Political parties will always exist in all free governments. There they have ever been recognized by the wisest, the ablest and best; while in despotic governments, they have little or no existence. Recognizing these facts, while the party, to whose confidence and partiality I am mainly indebted for the high position, the duties of which I have this day solemnly sworn to discharge, remains true to the cause of the people—I shall not ignore or forget its existence, but rather ask that all who agree with its cardinal and truly conservative principles, shall unite to put down the enemies of free government, and bear aloft the emblem of our nationality, and of the freedom-loving throughout the world.

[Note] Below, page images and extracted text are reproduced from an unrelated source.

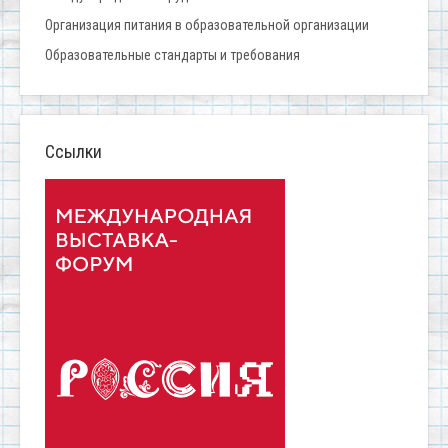
Организация питания в образовательной организации
Образовательные стандарты и требования
Ссылки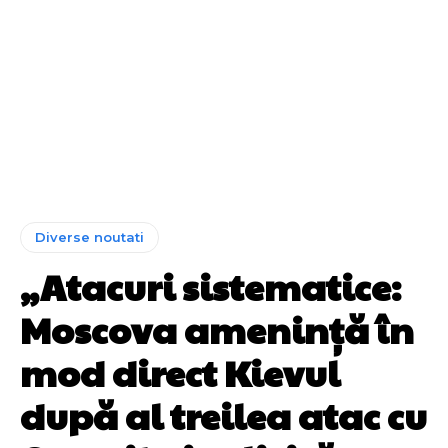
Diverse noutati
„Atacuri sistematice:
Moscova amenință în
mod direct Kievul
după al treilea atac cu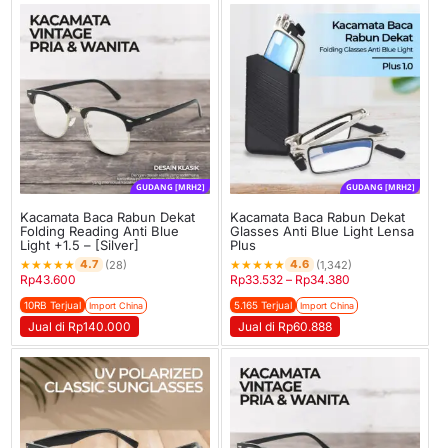
GUDANG [MRH2]
GUDANG [MRH2]
Kacamata Baca Rabun Dekat
Kacamata Baca Rabun Dekat
Folding Reading Anti Blue
Glasses Anti Blue Light Lensa
Light +1.5 – [Silver]
Plus
★
★
★
★
★
★
★
★
★
★
4.7
4.6
(28)
(1,342)
Rp
43.600
Rp
33.532
–
Rp
34.380
10RB Terjual
5.165 Terjual
Import China
Import China
Jual di Rp140.000
Jual di Rp60.888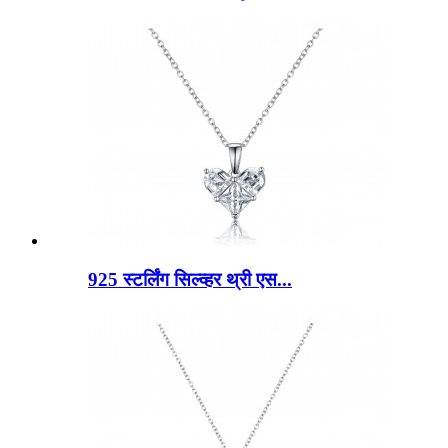
925 स्टर्लिंग सिल्व्हर थ्री एस...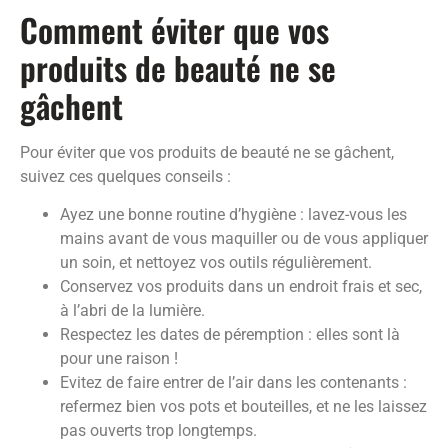
Comment éviter que vos
produits de beauté ne se
gâchent
Pour éviter que vos produits de beauté ne se gâchent,
suivez ces quelques conseils :
Ayez une bonne routine d’hygiène : lavez-vous les
mains avant de vous maquiller ou de vous appliquer
un soin, et nettoyez vos outils régulièrement.
Conservez vos produits dans un endroit frais et sec,
à l’abri de la lumière.
Respectez les dates de péremption : elles sont là
pour une raison !
Evitez de faire entrer de l’air dans les contenants :
refermez bien vos pots et bouteilles, et ne les laissez
pas ouverts trop longtemps.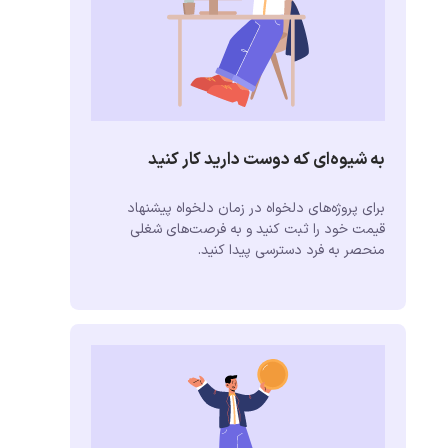
به شیوه‌ای که دوست دارید کار کنید
برای پروژه‌های دلخواه در زمان دلخواه پیشنهاد
قیمت خود را ثبت کنید و به فرصت‌های شغلی
منحصر به فرد دسترسی پیدا کنید.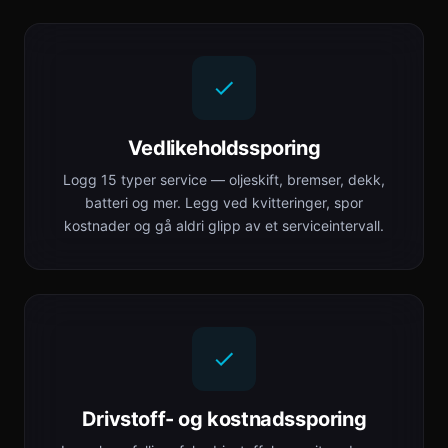
Vedlikeholdssporing
Logg 15 typer service — oljeskift, bremser, dekk,
batteri og mer. Legg ved kvitteringer, spor
kostnader og gå aldri glipp av et serviceintervall.
Drivstoff- og kostnadssporing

California has nobly and wisely pronounced in favor of the cause of the people. Let her prove her devotion to the Union and to civil liberty, by doing all in her power to maintain both. Let her part of the National Tax be cheerfully assumed, and provision be made for its payment out of the State Treasury. Every one of us should feel that we are but guardians, holding our lives and our fortunes in trust, for the protection of the Government, around which cluster the anxious hopes and fears of millions who have grown with its growth and strengthened with its strength.

Our Government is emphatically one of the people; possessing all the power of the people for their protection and defence, but powerless for their oppression. It is not only the best, but it is the strongest form of Government the world has ever known. Let it remain unchanged.

The citizens of California are by birth the representatives of all parts of the Union, and are naturally imbued with more or less of local sympathies. Let us be as tolerant and charitable of opinion as possible, but none should ever forget that California is one of the United States—that she is loyal to the Union, that her citizens have quite recently unmistakably declared their devotion to our national unity, their recognition of the supremacy of the National Government, and their determination to maintain both inviolate.

Every citizen of California must remember his duty, and, remembering, discharge it faithfully. His fellow citizens are now in the field, armed against traitors and treason, and for the preservation of the Union and the National Government. The whole power of the State should, if necessary, be wielded, to encourage, support, and sustain these patriotic citizens and their compatriots. Let treason meet a just and speedy punishment; and may we soon, as I doubt not we shall, see peace restored to our beloved Union, our institutions more firmly implanted than ever, and sustained by a national sentiment that shall pervade every section of our country.

The new Administration enters upon the discharge of its duties at a momentous period of our nation's history. I confidently trust there will be concert of action in all the departments of our State Government, to strengthen the arm of the Federal power, and also in whatever will tend to advance the interest of our State.

For my part, I shall at all times be guided by an anxious desire to administer the affairs of State with a mind free from party or personal prejudice, and with a purpose single to the faithful and conscientious discharge of the exalted trust committed to my care by a generous and confiding people.

In this, the hour of our nation's peril, let us invoke the care and protection of Him "who doeth according to His will in the army of Heaven and among the inhabitants of the earth." And may a kind Providence continue to our State the bounties and blessings so richly bestowed in the past, and may we endeavor as a people to render ourselves worthy of being their recipient in the future.